The cocktail party problem was first researched nearly sixty years ago. Brain research has since been catapulted into the mainstream, and there have been many thousands of new studies and findings on the inner workings of the brain. To understand the multitasking debate, especially when it comes to storytelling, I found I needed a better understanding of how the brain works. I was told over and over by many neuroscientists that first and foremost researchers still don’t know a whole lot about what goes on between a person’s ears. As Richard Haier, who performed the Tetris studies, noted: “One [thing about the brain], it’s really exciting to do brain research, and, two, we don’t know anything about the brain.” One neuroscientist pointed out that we still don’t know or understand how my brain can tell my hand to pick up a glass of water and bring it to my lips.
That said, we are starting to understand small bits and pieces of the brain and how this applies to the future of storytelling. The following studies help paint a better picture of how our brains work in some of these scenarios.

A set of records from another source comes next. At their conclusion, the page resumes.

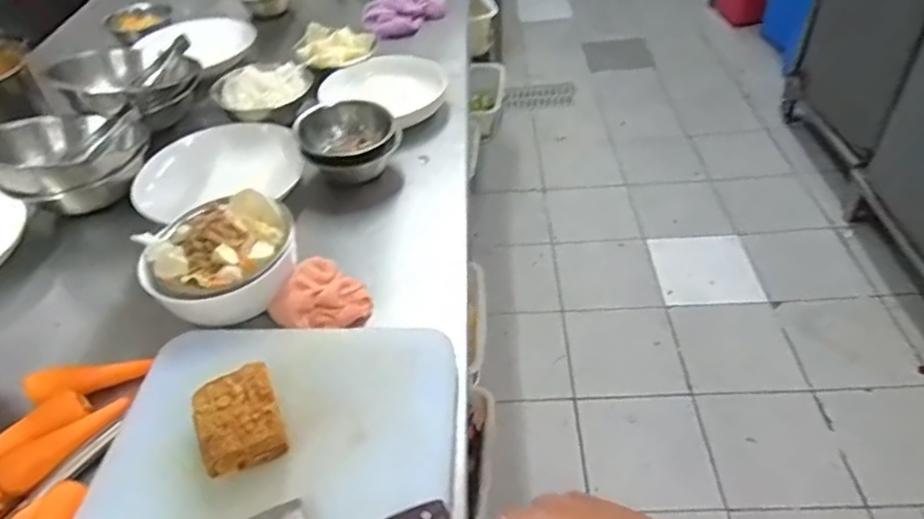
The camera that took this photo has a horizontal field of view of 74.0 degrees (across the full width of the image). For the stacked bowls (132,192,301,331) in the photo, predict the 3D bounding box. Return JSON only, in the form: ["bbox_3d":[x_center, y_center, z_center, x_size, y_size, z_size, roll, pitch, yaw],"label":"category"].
[{"bbox_3d":[-0.302,-0.004,0.771,0.181,0.078,0.161,6,45,12],"label":"stacked bowls"}]

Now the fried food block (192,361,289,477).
[{"bbox_3d":[-0.217,0.153,0.598,0.076,0.042,0.088,-19,45,-13],"label":"fried food block"}]

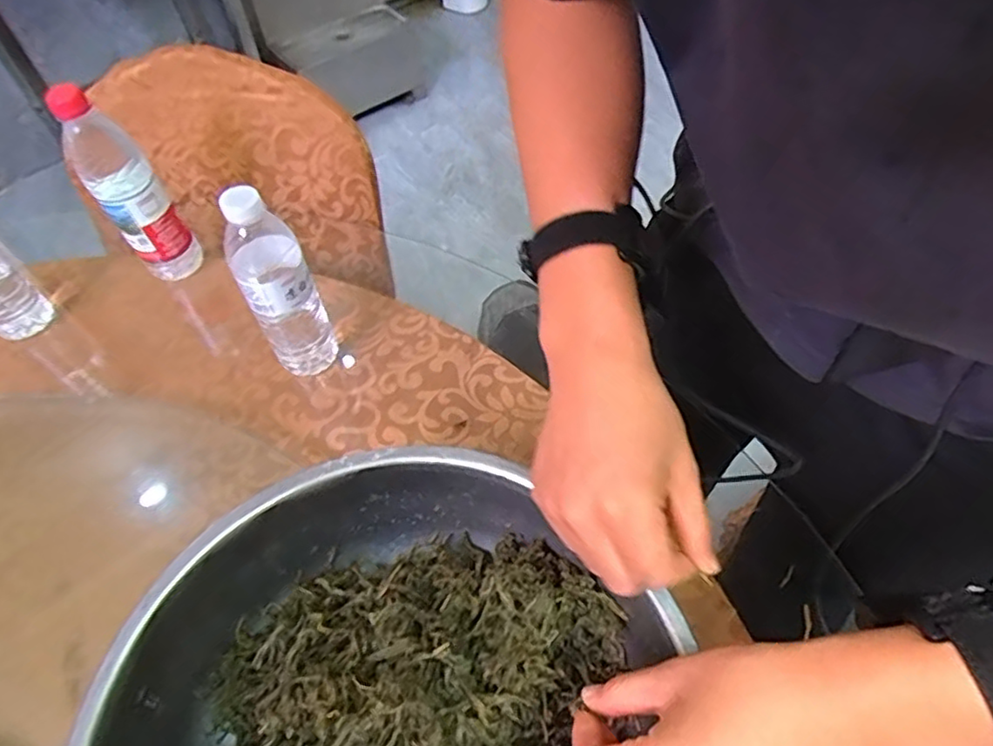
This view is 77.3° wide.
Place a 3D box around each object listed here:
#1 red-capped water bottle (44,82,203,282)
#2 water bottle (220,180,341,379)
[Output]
[{"bbox_3d":[-0.390,-0.192,0.661,0.066,0.231,0.074,-33,60,-20],"label":"red-capped water bottle"},{"bbox_3d":[-0.203,-0.078,0.585,0.064,0.217,0.056,-25,58,-15],"label":"water bottle"}]

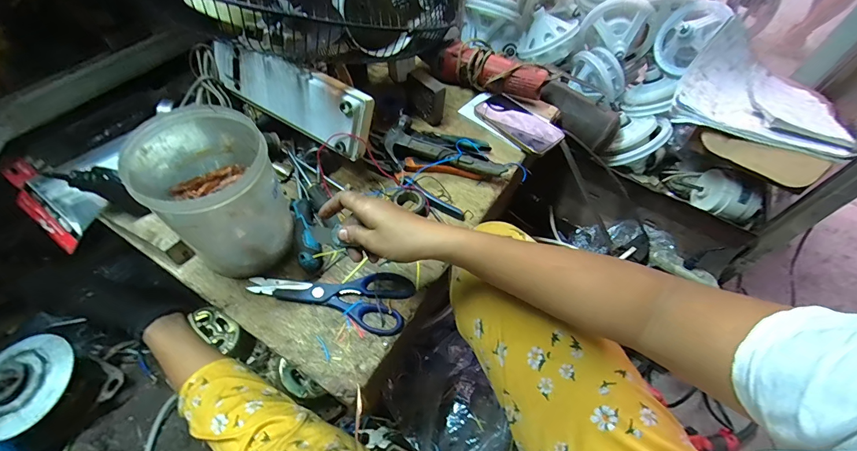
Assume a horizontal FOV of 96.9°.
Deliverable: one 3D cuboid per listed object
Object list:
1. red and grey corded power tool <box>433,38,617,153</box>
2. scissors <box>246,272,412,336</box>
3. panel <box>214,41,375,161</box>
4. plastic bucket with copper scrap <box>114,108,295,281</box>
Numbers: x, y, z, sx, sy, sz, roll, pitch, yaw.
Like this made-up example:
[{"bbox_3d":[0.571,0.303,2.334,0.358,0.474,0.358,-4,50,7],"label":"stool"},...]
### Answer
[{"bbox_3d":[0.207,-0.271,0.762,0.393,0.100,0.104,21,54,-8],"label":"red and grey corded power tool"},{"bbox_3d":[-0.123,0.080,0.503,0.199,0.012,0.082,17,55,7],"label":"scissors"},{"bbox_3d":[-0.207,-0.196,0.568,0.274,0.093,0.024,29,35,15],"label":"panel"},{"bbox_3d":[-0.247,-0.032,0.461,0.129,0.168,0.139,2,55,-3],"label":"plastic bucket with copper scrap"}]

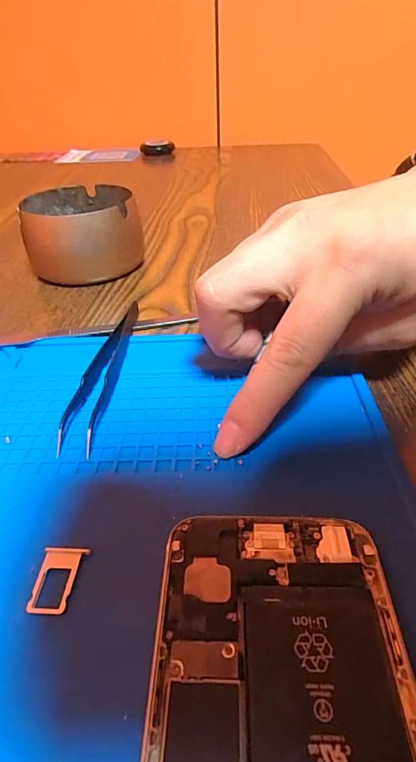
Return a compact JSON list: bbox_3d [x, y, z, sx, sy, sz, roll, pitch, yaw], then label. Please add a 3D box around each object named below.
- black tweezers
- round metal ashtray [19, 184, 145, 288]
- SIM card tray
[{"bbox_3d":[-0.054,-0.010,0.220,0.015,0.010,0.120,1,38,5],"label":"black tweezers"},{"bbox_3d":[-0.097,-0.115,0.323,0.084,0.048,0.086,-14,42,-12],"label":"round metal ashtray"},{"bbox_3d":[-0.047,0.061,0.130,0.014,0.004,0.021,1,38,4],"label":"SIM card tray"}]

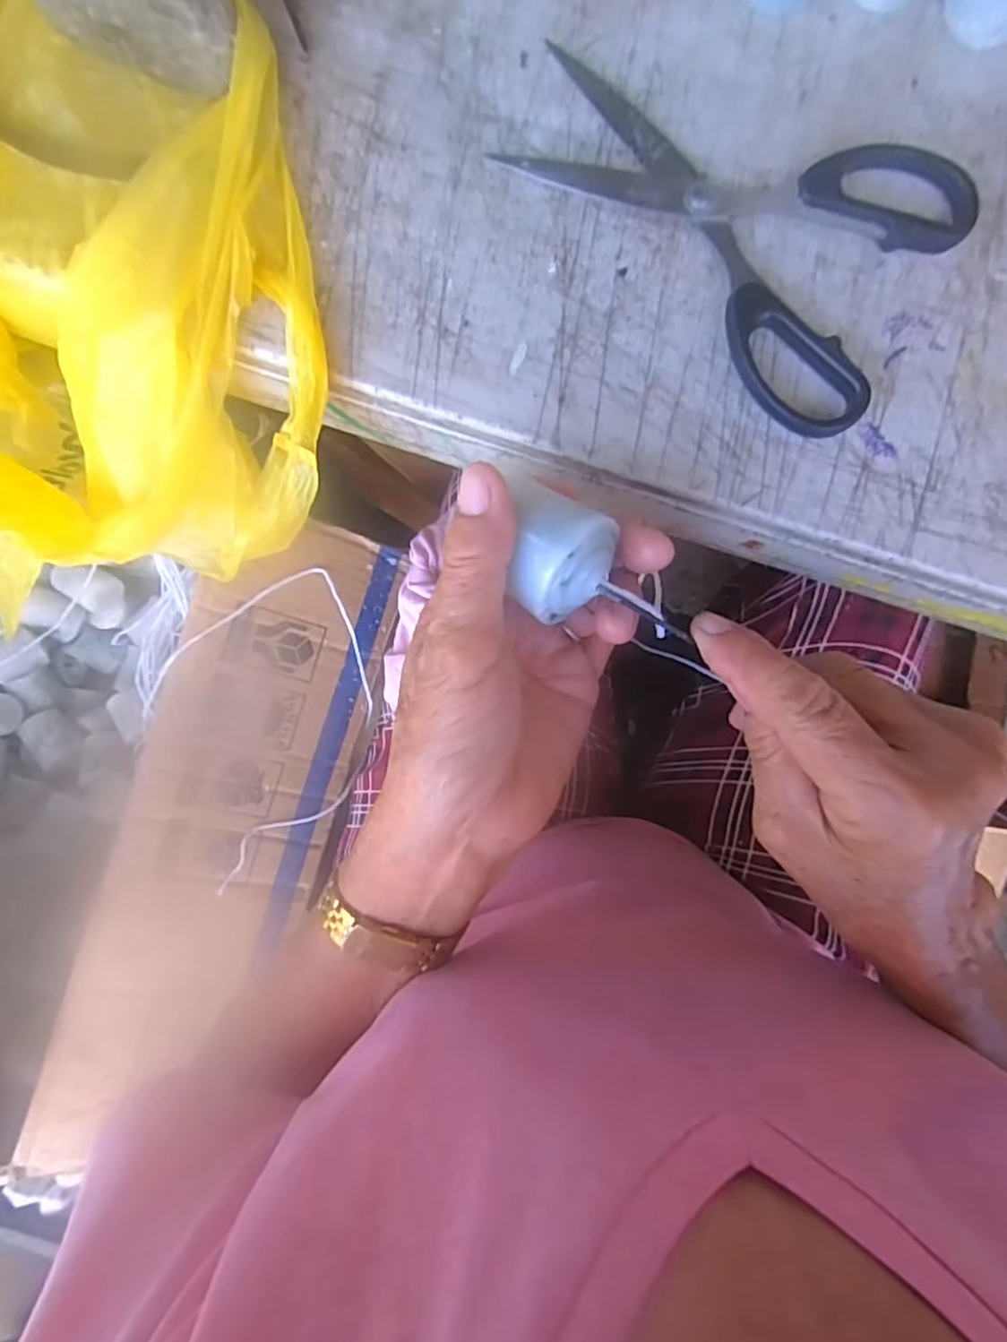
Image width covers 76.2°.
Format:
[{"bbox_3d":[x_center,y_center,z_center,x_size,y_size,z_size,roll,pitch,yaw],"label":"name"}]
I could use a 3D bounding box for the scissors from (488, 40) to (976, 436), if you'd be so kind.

In the early 1990s, Jane Raymond, a professor of psychology at Bangor University in Wales, wanted to understand how our eyes and brains work together and how well they process information. Working with other researchers, she discovered that human brains can move only so fast before they factually miss something. At certain speeds, the brain just doesn’t process information sent by the eyes.
Raymond and her colleagues named the phenomenon the attentional blink.6 These blinks aren’t information that is missed by the eyes as they send messages to the brain. Rather, the brain itself actually appears to blink.
Raymond used a testing process called RSVP, for “rapid serial visual presentation,” which shows shapes or letters in rapid succession, fast enough that the images change up to ten times in a second. She found that at certain rapid speeds, the brain misses the next image. It doesn’t even register the event. It’s as if the brain were actually blinking.
Researchers in neuroscience labs a
round the world have studied attentional blink over the last two decades to try to understand the significance of brains missing bits of information and seeing certain content only when it is delivered at a limited tempo. One key conclusion is that some tasks truly limit our brains’ ability to do two things at once—though they may be able to do two things in very rapid succession, so quickly that you could hardly tell that the actions didn’t happen simultaneously.
Paul Dux, a cognitive psychologist now based at the University of Queensland in Australia, in particular, wanted to know if we could train our brains to move faster, just as video games can improve our response times and awareness.
Dux describes the brain as a “pretty advanced processing system between our ears,” capable of doing amazing things—even tasks that a computer may never be able to perform. At the same time, he notes, we have severe impairments. “If you’re driving a car and trying to talk on your cell phone at the same time, you simply can’t do that successfully,” he says. “We also find it very difficult to tend to two visual tasks, or interact with more than a couple of objects at a time.”
Most of the time, he has concluded, “you just can’t perform multiple tasks, even if they’re very, very simple.”
But, he wondered, maybe we’ve just never been asked to perform these kinds of multiple tasks at once. Basing his hypothesis on past research, he asked, “If we practiced multitasking, could we become more capable? Could we improve our abilities?”
Working with another neuroscientist, René Marois of Vanderbilt University, Dux asked participants to try to perform two very simple tasks simultaneously.7 For example, they showed participants one of two colored disks on a computer screen. The subjects then were asked to press the right hand’s index finger when they saw one color and press the middle finger when they saw another one. While the participants were paying attention to the color disks on the screen, they were also asked to listen to differently pitched sounds and notify the scientists when they heard a high or low pitch.